Oui, je suis d’accord avec les deux points : 1) qu’il n’y a pas de « médiation » possible entre la destitution et le processus constituant (ergo, nous ne pouvons pas penser ce processus sous le mode dialectique), 2) que la transformation de le question constitutionnelle ne révoque pas nécessairement la dimension bio-politique. Par rapport au premier point, je crois qu’il est indispensable de penser deux logiques qui opèrent en même temps : en suivant la trace de Deleuze et Guattari il s’agirait d’une logique nomade et d’une autre sédentaire, entièrement articulées. Parce que la révolte qui est dépourvue d’un « arrière » devient la surface des forces capables de désactiver cette articulation, laissant à la logique nomade du marché sans sa capacité de production de capital, et À la sédentaire sa possibilité de gestion. Si la logique nomade du gouvernement et la sédentaire de la souveraineté se croisent, la révolte surgit avec son implosion la plus radicale. Les journées de gréve générale, de marches dans tout le pays, interrompirent l’intersection des rationalités, l’articulation entre la dimension constitutionnelle et les dispositifs biopolitiques. Il suffit de penser à ceci : l’article 1 de la Constitution de 1980 dit que la famille est le « noyau fondamental » de la société. Ceci conditionne tout le caractère doctrinal et idéologique du texte qui nous régit, ou sI l’on veut, sa condition de théologie économique. En ce sens, la constitution elle-même est un dispositif biopolitique qui conditionne les flux subjectifs, les corps et les discours. Car en dernier terme, qu’est-ce que l’État ? Ce n‘est pas cette idole à laquelle pensent certains anarchistes « vulgaires » et certains néolibéraux radicaux, mais rien d’autre qu’un ensemble de procédures gouvernementales qui opèrent à la surface des corps. Interrompre le scénario, couper le nexus qui noue ce qu’Agamben appellerait la « machine » peut être l’arme la plus efficace du soulèvement et, me semble-t’il, ce qui est en jeu au Chili.

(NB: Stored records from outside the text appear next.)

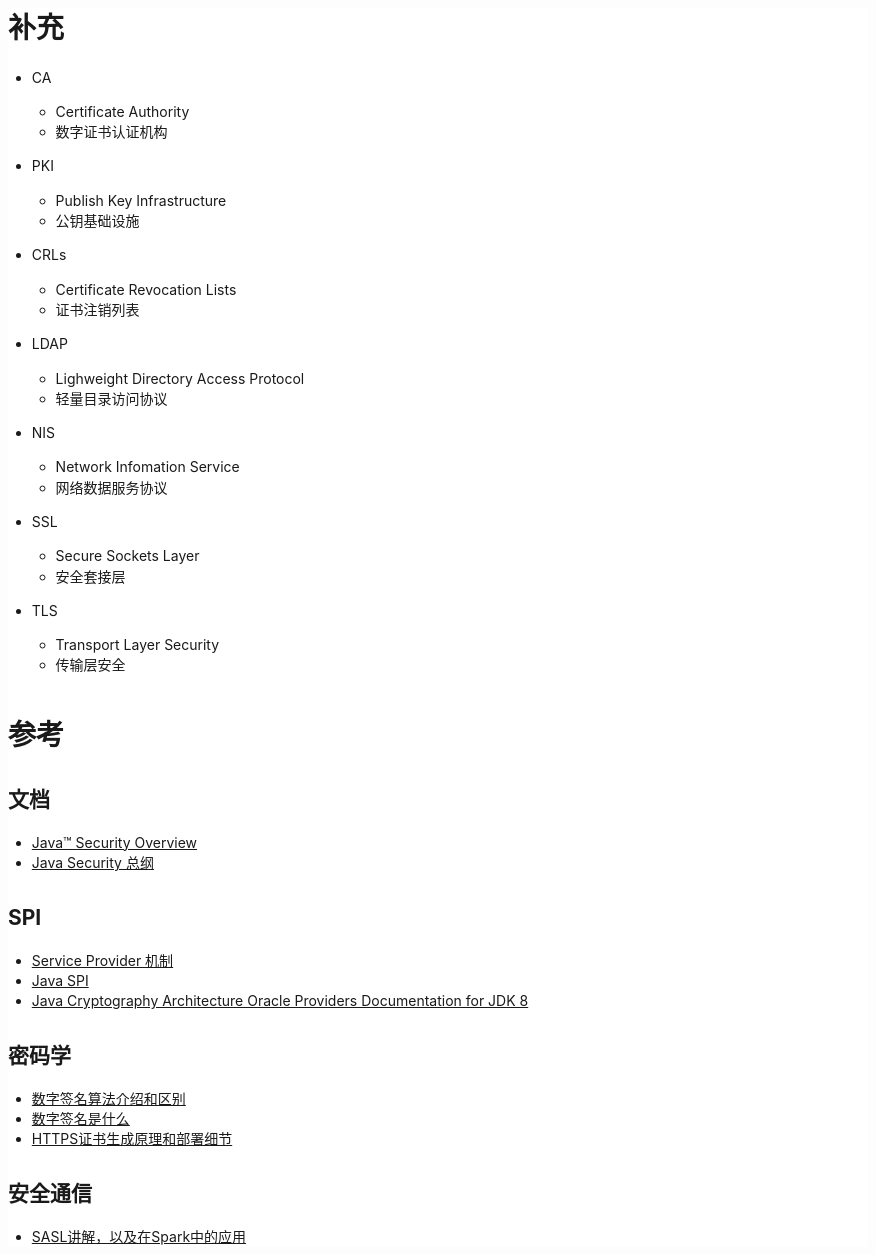 # 补充
- CA
	- Certificate Authority
	- 数字证书认证机构

- PKI
	- Publish Key Infrastructure
	- 公钥基础设施

- CRLs
	- Certificate Revocation Lists
	- 证书注销列表

- LDAP
	- Lighweight Directory Access Protocol
	- 轻量目录访问协议

- NIS
	- Network Infomation Service
	- 网络数据服务协议

- SSL
	- Secure Sockets Layer
	- 安全套接层

- TLS
	- Transport Layer Security
	- 传输层安全


# 参考
## 文档
- [Java™ Security Overview](https://docs.oracle.com/javase/8/docs/technotes/guides/security/overview/jsoverview.html)
- [Java Security 总纲](https://joshuasabrina.iteye.com/blog/1798245)

## SPI
- [Service Provider 机制](https://zhuanlan.zhihu.com/p/20295483)
- [Java SPI](https://blog.csdn.net/top_code/article/details/51934459)
- [Java Cryptography Architecture Oracle Providers Documentation for JDK 8](https://docs.oracle.com/javase/8/docs/technotes/guides/security/SunProviders.html#SunPKCS11Provider)

## 密码学
- [数字签名算法介绍和区别](https://zhuanlan.zhihu.com/p/33195438)
- [数字签名是什么](http://www.ruanyifeng.com/blog/2011/08/what_is_a_digital_signature.html)
- [HTTPS证书生成原理和部署细节](https://www.barretlee.com/blog/2015/10/05/how-to-build-a-https-server/)

## 安全通信
- [SASL讲解，以及在Spark中的应用](https://blog.csdn.net/qq_21383435/article/details/80056186)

Comment penser le processus constituant ? Avant tout, non pas avec la notion de pouvoir constituant qui toujours – que Negri le veuille ou pas- nous propulse vers l’État, mais avec le pari porté sur la puissance destituante qui peut désactiver les formes qui prévalent pour, à la place, inventer des nouveaux usages. La destitution n’est pas une attitude « négative » , mais « affirmative » dans la mesure où en dénaturalisant l’ordre des choses, elle rend possible de parier sur une forme de vie. Et ceci est pour moi essentiel : les intellectuels de l’ordre n’ont pas cessé de se demander, qu’est ce que l’on fait pour générer de la « crédibilité ? Ceci n’est pas un questionnement politique mais théologique. Il faudrait plutôt revendiquer le pari de Nietzsche dans son Antéchrist lorsqu’il disait que nous « n’avons pas besoin d’une autre foi mais d’une nouvelle forme de vie ». Seule l’imagination populaire peut nous offrir une forme de vie et non pas une nouvelle (vielle) foi. Parce qu’il ne s’agit pas de restituer un dispositif d’obéissance, mais d’imaginer une éthique (ethos) dans le sens fort d’un mode commun de vie.

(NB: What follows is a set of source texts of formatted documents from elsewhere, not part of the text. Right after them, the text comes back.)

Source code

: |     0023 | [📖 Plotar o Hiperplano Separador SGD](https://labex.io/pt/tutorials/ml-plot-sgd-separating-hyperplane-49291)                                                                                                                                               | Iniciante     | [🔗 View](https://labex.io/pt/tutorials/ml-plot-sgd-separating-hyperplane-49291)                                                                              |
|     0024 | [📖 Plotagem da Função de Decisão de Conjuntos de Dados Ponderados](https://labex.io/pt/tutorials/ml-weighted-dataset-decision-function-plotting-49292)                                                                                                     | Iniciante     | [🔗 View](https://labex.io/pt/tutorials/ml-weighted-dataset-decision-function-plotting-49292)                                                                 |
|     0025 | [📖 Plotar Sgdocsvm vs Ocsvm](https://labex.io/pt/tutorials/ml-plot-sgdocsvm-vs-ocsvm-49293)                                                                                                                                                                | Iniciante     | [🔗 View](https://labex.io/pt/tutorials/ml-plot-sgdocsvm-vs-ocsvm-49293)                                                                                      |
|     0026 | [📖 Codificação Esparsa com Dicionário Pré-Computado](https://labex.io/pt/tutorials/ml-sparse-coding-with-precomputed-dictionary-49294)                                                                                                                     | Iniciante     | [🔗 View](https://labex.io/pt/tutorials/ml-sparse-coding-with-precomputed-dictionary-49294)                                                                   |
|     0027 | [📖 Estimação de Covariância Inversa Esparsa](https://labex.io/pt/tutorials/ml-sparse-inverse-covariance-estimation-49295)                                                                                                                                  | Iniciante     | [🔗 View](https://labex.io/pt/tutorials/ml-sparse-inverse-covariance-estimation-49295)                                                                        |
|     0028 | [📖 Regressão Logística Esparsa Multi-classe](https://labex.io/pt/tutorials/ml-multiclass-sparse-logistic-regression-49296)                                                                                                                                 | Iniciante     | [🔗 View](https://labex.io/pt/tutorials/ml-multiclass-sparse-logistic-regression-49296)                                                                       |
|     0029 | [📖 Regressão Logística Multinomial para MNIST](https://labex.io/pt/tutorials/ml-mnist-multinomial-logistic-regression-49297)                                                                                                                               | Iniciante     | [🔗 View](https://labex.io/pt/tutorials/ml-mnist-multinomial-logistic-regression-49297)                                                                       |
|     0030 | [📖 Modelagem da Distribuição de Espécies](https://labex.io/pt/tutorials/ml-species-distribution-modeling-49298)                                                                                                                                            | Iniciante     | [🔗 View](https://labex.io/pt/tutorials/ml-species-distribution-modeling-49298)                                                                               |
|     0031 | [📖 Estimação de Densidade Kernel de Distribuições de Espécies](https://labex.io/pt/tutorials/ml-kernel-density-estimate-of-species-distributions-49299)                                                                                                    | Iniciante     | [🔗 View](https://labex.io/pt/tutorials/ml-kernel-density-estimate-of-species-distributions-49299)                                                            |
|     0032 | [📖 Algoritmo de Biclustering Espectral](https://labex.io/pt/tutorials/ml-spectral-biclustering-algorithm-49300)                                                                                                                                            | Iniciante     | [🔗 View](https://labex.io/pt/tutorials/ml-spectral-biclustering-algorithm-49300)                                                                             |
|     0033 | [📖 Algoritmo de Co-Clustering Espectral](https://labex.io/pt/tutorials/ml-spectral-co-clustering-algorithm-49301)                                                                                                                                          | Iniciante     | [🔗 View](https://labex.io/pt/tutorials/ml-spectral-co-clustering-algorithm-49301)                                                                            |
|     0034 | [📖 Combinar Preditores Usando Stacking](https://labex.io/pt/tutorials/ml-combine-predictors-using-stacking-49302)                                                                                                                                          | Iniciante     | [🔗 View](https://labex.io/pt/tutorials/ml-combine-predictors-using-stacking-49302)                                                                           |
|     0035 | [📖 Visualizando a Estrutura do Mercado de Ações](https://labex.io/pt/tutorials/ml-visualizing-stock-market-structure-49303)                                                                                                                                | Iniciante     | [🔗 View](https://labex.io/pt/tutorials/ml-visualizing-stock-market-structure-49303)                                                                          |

Pour finir. Il n’en reste pas moins qu’il faut penser le jour d’après de l’insurrection. C’est-à-dire, passée la chaleur des rencontres qui se sont produites en octobre, se saisir des temps et des possibilités qui restent ouvertes dans les rythmes de novembre. Hölderlin, après la Révolution Française parlait de l’énergie révolutionnaire comme d’un « mythe qui demeure », ou une « nouvelle religion », le contrepoint à ce que tu évoquais plus haut à propos de Nietzsche. Mythe ou institution pour ce temps d’assimilation de la rencontre ? Comment penses-tu le « jour d’après » dans la ligne de l’hypothèse destituante ?
Oui, le « lendemain » du soulèvement est la question la plus complexe car c’est l’instant de la restitution du temps historique. Mais, il y a quelque chose d’essentiel : d’abord qu’après la vague de révolte, l’ordre des choses peut persister, au prix d’avoir perdu sa capacité à ’suggestion’ comme dirait Cavalletti ou, si vous voulez, d’hégémonie (qu’est-ce que l’hégémonie sinon un processus de suggestion ?). Pour cette raison, souvent, après les révoltes (c’est ce qui s’est produit avec les printemps arabe), s’intensifient des forces contre-révolutionnaires qui exposent leur violence à la lumière du jour. Je pense que quelque chose comme cela peut se produire au Chili : les forces contre-révolutionnaires ont agi dès le premier jour en provoquant un véritable coup d’État, mou, non seulement pour rétablir l’ordre institué, mais pour accélérer son approfondissement. Les mesures d’exception s’intensifient, justement parce que l’hégémonie a implosé et que le pouvoir a été démasqué. Mais un tel démasquage ne révèle pas la « vérité » cachée derrière le pouvoir telle qu’elle est conçue dans une certaine gauche avec son épistémè policier. Il révèle plutôt d’autres vérités, et d’abord, c’est que le pouvoir est vide et qu’il ne peut fonctionner qu’à la surface commune des corps, dans sa microphysique, nouant des formes et domestiquant les forces. Comme si la révolte était une machine à rayons X qui révèle qu’il n’y avait rien à révéler, qui montre qu’il n’y avait rien à montrer et que rien ni personne n’était là pour ériger un savoir à notre propos, pour agir à notre place. La révolte leur a offert un savoir fulminante à partir duquel quiconque peut faire sauter le prétendu sujet de la trame du pouvoir. En suite, l’autre aspect de la vérité, c’est qu’en effet, comme vous le dites en citant Hölderlin, la révolte demeure en tant que puissance que nous habitons ou, plutôt, dans laquelle nous campons. Parce que, malgré le rétablissement de l’ordre et avec lui de son continuum historique, les choses ne seront plus jamais les mêmes qu’avant. Il reste comme danger, car le danger reste comme révolte.

[1Gerardo Muñoz enseigne à la la Lehigh University, Pensilvania. Ses publications les plus récentes sont : Por una política posthegemónica (DobleA editores, 2020). Et, à paraître, La rivoluzione in esilio : Scritti su Mario Tronti (Quodlibet, 2020).

[2Hugo E. Herrera, Octubre en Chile : Acontecimiento y comprensión política : hacia un republicanismo popular. Katankura Editorial, 2019.

[3Les cabildos, étaient les institution d’administration coloniale à l’échelle municipale. Lors du processus d’émancipation contre l’Espagne coloniale, des cabildos ouverts jouèrent un rôle révolutionnaire décisif, à partir de formes de participation populaires, destituant les autorités coloniales afin d’établir des conseils autonomes.